How to complete this task => A single stretch of the material below is to be transcribed exactly, starting at the line with "prescription | 2 | 4.5 |" and ending after the line with "TOTAL | 44 | 100 |".

Data provided =>
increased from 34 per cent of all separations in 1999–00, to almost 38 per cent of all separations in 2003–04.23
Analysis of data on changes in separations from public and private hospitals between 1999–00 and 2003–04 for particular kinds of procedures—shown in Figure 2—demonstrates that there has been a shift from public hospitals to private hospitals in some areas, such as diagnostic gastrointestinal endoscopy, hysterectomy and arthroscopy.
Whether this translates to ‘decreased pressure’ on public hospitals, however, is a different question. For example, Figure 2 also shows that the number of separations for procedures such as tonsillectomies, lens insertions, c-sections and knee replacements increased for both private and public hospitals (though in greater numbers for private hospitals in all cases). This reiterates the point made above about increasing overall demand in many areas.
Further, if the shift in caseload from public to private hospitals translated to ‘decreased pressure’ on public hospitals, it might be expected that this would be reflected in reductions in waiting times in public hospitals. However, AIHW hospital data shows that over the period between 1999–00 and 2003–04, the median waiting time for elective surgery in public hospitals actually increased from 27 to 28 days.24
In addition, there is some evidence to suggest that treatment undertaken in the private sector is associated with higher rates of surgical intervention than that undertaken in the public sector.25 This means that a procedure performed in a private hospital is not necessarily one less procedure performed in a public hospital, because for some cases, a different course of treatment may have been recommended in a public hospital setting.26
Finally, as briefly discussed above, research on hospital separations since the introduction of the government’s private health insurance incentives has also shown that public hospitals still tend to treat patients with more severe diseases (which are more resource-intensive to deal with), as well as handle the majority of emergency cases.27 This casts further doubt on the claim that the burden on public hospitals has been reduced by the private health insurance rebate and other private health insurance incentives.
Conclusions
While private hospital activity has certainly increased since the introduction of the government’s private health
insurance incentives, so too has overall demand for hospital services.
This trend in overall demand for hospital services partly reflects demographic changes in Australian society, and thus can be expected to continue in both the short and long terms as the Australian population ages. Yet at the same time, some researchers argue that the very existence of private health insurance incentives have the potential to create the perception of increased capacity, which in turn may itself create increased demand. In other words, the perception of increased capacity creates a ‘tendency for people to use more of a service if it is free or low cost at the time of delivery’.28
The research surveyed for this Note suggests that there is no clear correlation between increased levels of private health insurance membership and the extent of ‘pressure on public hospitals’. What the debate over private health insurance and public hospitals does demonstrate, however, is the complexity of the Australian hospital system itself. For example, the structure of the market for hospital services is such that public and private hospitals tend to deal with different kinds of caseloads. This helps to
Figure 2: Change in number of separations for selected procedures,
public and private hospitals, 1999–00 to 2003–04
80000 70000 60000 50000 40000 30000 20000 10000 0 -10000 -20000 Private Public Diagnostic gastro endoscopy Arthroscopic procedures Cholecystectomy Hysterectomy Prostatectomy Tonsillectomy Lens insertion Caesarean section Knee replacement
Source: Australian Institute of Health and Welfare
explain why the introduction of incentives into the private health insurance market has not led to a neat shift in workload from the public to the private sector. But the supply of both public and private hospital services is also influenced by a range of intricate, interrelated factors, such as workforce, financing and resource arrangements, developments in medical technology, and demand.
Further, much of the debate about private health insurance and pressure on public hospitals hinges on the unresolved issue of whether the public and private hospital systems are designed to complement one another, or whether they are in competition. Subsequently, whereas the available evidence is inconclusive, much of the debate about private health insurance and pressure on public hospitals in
---
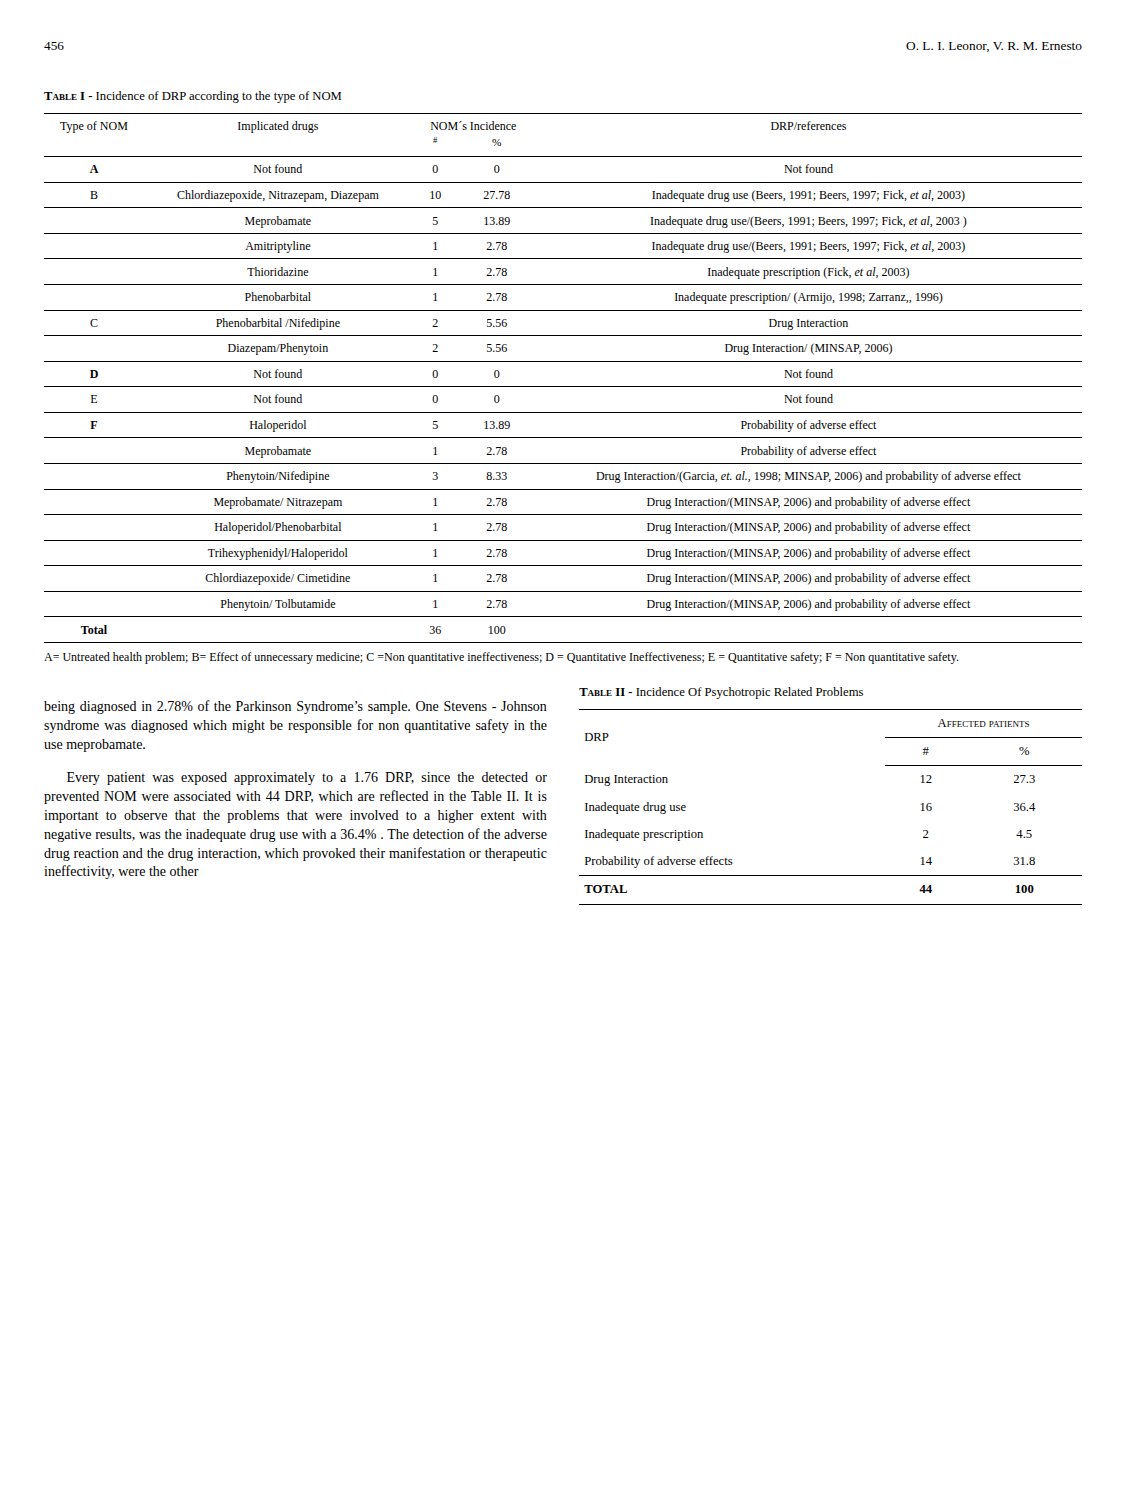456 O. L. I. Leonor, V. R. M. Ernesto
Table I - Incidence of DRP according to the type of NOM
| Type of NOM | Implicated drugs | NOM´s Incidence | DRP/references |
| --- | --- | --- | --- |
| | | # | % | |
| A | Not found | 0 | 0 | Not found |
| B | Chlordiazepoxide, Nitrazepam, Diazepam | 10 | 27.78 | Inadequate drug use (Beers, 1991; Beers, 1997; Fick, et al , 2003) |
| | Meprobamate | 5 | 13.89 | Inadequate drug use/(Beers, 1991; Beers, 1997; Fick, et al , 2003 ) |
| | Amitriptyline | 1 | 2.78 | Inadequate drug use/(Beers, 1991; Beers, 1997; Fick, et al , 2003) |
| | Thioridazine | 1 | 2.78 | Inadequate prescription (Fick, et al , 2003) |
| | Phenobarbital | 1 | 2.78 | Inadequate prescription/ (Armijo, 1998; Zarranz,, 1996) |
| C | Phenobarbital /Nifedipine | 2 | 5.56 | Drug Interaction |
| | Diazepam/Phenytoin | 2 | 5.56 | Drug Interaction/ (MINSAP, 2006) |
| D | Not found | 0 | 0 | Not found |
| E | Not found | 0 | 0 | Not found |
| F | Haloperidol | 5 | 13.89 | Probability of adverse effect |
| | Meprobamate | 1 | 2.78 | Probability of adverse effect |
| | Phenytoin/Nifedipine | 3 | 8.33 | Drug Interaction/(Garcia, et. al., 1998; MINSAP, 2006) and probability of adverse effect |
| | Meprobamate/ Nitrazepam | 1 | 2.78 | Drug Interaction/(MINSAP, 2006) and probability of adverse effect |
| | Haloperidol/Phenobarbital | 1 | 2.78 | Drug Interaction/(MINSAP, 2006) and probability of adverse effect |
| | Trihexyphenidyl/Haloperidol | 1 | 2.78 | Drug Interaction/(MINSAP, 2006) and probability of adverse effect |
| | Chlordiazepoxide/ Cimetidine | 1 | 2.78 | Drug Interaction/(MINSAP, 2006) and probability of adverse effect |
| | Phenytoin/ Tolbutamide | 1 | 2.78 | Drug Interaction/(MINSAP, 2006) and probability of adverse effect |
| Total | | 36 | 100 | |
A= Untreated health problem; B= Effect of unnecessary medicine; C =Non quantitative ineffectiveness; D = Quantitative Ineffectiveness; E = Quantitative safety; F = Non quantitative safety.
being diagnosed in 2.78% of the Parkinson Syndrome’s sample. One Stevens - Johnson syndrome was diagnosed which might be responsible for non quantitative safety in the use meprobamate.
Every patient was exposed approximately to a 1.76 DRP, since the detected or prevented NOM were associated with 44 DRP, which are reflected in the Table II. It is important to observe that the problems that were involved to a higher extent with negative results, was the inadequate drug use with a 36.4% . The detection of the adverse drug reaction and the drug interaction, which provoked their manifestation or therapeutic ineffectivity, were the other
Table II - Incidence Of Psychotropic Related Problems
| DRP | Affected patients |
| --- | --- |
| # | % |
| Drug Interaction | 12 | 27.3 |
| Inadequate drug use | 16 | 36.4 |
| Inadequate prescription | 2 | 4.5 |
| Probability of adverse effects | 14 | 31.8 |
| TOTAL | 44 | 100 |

Result =>
| Inadequate prescription | 2 | 4.5 |
| Probability of adverse effects | 14 | 31.8 |
| TOTAL | 44 | 100 |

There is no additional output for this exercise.